WHAT TO DO — Every line of the material below must be repeated exactly.

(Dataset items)
┏━━

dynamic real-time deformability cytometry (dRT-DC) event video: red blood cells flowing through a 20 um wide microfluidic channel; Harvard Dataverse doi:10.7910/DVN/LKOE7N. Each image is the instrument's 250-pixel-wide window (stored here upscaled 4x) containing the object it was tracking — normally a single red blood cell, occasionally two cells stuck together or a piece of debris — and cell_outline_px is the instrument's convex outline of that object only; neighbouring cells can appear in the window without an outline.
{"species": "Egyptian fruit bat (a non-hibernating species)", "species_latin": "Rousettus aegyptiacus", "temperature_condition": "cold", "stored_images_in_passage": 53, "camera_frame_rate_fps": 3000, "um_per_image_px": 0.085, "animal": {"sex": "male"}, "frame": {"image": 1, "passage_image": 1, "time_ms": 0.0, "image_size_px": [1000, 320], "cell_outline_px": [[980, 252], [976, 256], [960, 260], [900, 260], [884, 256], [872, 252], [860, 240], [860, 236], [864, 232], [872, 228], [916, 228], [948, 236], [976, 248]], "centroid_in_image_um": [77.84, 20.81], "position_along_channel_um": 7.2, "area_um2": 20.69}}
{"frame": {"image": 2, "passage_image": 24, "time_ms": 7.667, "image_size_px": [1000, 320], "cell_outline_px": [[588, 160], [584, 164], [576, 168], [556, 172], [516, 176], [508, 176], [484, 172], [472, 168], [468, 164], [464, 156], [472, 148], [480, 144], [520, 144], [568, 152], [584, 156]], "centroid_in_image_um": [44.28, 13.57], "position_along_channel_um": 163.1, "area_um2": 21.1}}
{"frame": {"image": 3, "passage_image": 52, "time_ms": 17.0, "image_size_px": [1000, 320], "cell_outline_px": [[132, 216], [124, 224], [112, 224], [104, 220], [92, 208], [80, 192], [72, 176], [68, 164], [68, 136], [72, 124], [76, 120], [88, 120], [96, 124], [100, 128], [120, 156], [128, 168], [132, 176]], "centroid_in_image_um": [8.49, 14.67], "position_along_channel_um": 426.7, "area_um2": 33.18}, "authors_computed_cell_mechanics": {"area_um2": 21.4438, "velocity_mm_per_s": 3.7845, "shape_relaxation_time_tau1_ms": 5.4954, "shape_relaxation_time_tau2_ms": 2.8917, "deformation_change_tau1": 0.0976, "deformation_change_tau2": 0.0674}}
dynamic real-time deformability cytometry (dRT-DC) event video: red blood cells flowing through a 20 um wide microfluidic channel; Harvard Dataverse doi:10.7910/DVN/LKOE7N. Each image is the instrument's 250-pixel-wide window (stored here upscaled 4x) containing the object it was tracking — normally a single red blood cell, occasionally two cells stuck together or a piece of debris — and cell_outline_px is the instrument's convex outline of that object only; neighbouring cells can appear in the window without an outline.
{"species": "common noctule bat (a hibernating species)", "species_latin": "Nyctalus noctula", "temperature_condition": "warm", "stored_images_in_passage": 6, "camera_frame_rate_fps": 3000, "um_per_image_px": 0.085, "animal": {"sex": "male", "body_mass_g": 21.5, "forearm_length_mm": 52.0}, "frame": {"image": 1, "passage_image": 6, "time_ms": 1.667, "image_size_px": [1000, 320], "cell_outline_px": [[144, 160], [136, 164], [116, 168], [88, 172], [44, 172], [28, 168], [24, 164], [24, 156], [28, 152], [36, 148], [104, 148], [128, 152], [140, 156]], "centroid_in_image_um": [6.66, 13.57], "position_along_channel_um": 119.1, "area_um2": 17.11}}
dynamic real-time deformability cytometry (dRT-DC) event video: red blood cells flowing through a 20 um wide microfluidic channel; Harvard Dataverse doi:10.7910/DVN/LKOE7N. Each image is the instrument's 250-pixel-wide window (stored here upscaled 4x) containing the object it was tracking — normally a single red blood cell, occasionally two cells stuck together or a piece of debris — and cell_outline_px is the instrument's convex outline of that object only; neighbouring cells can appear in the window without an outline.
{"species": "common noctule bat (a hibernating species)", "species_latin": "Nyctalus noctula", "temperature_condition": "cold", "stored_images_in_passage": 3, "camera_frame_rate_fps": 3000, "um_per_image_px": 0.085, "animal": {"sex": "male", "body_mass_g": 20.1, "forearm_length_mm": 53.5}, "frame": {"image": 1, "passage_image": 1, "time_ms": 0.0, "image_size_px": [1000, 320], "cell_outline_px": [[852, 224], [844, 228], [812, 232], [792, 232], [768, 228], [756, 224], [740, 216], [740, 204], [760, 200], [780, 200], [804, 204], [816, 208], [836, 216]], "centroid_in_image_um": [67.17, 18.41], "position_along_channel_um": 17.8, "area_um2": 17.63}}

┗━━

RESULT BELOW —
dynamic real-time deformability cytometry (dRT-DC) event video: red blood cells flowing through a 20 um wide microfluidic channel; Harvard Dataverse doi:10.7910/DVN/LKOE7N. Each image is the instrument's 250-pixel-wide window (stored here upscaled 4x) containing the object it was tracking — normally a single red blood cell, occasionally two cells stuck together or a piece of debris — and cell_outline_px is the instrument's convex outline of that object only; neighbouring cells can appear in the window without an outline.
{"species": "Egyptian fruit bat (a non-hibernating species)", "species_latin": "Rousettus aegyptiacus", "temperature_condition": "cold", "stored_images_in_passage": 53, "camera_frame_rate_fps": 3000, "um_per_image_px": 0.085, "animal": {"sex": "male"}, "frame": {"image": 1, "passage_image": 1, "time_ms": 0.0, "image_size_px": [1000, 320], "cell_outline_px": [[980, 252], [976, 256], [960, 260], [900, 260], [884, 256], [872, 252], [860, 240], [860, 236], [864, 232], [872, 228], [916, 228], [948, 236], [976, 248]], "centroid_in_image_um": [77.84, 20.81], "position_along_channel_um": 7.2, "area_um2": 20.69}}
{"frame": {"image": 2, "passage_image": 24, "time_ms": 7.667, "image_size_px": [1000, 320], "cell_outline_px": [[588, 160], [584, 164], [576, 168], [556, 172], [516, 176], [508, 176], [484, 172], [472, 168], [468, 164], [464, 156], [472, 148], [480, 144], [520, 144], [568, 152], [584, 156]], "centroid_in_image_um": [44.28, 13.57], "position_along_channel_um": 163.1, "area_um2": 21.1}}
{"frame": {"image": 3, "passage_image": 52, "time_ms": 17.0, "image_size_px": [1000, 320], "cell_outline_px": [[132, 216], [124, 224], [112, 224], [104, 220], [92, 208], [80, 192], [72, 176], [68, 164], [68, 136], [72, 124], [76, 120], [88, 120], [96, 124], [100, 128], [120, 156], [128, 168], [132, 176]], "centroid_in_image_um": [8.49, 14.67], "position_along_channel_um": 426.7, "area_um2": 33.18}, "authors_computed_cell_mechanics": {"area_um2": 21.4438, "velocity_mm_per_s": 3.7845, "shape_relaxation_time_tau1_ms": 5.4954, "shape_relaxation_time_tau2_ms": 2.8917, "deformation_change_tau1": 0.0976, "deformation_change_tau2": 0.0674}}
dynamic real-time deformability cytometry (dRT-DC) event video: red blood cells flowing through a 20 um wide microfluidic channel; Harvard Dataverse doi:10.7910/DVN/LKOE7N. Each image is the instrument's 250-pixel-wide window (stored here upscaled 4x) containing the object it was tracking — normally a single red blood cell, occasionally two cells stuck together or a piece of debris — and cell_outline_px is the instrument's convex outline of that object only; neighbouring cells can appear in the window without an outline.
{"species": "common noctule bat (a hibernating species)", "species_latin": "Nyctalus noctula", "temperature_condition": "warm", "stored_images_in_passage": 6, "camera_frame_rate_fps": 3000, "um_per_image_px": 0.085, "animal": {"sex": "male", "body_mass_g": 21.5, "forearm_length_mm": 52.0}, "frame": {"image": 1, "passage_image": 6, "time_ms": 1.667, "image_size_px": [1000, 320], "cell_outline_px": [[144, 160], [136, 164], [116, 168], [88, 172], [44, 172], [28, 168], [24, 164], [24, 156], [28, 152], [36, 148], [104, 148], [128, 152], [140, 156]], "centroid_in_image_um": [6.66, 13.57], "position_along_channel_um": 119.1, "area_um2": 17.11}}
dynamic real-time deformability cytometry (dRT-DC) event video: red blood cells flowing through a 20 um wide microfluidic channel; Harvard Dataverse doi:10.7910/DVN/LKOE7N. Each image is the instrument's 250-pixel-wide window (stored here upscaled 4x) containing the object it was tracking — normally a single red blood cell, occasionally two cells stuck together or a piece of debris — and cell_outline_px is the instrument's convex outline of that object only; neighbouring cells can appear in the window without an outline.
{"species": "common noctule bat (a hibernating species)", "species_latin": "Nyctalus noctula", "temperature_condition": "cold", "stored_images_in_passage": 3, "camera_frame_rate_fps": 3000, "um_per_image_px": 0.085, "animal": {"sex": "male", "body_mass_g": 20.1, "forearm_length_mm": 53.5}, "frame": {"image": 1, "passage_image": 1, "time_ms": 0.0, "image_size_px": [1000, 320], "cell_outline_px": [[852, 224], [844, 228], [812, 232], [792, 232], [768, 228], [756, 224], [740, 216], [740, 204], [760, 200], [780, 200], [804, 204], [816, 208], [836, 216]], "centroid_in_image_um": [67.17, 18.41], "position_along_channel_um": 17.8, "area_um2": 17.63}}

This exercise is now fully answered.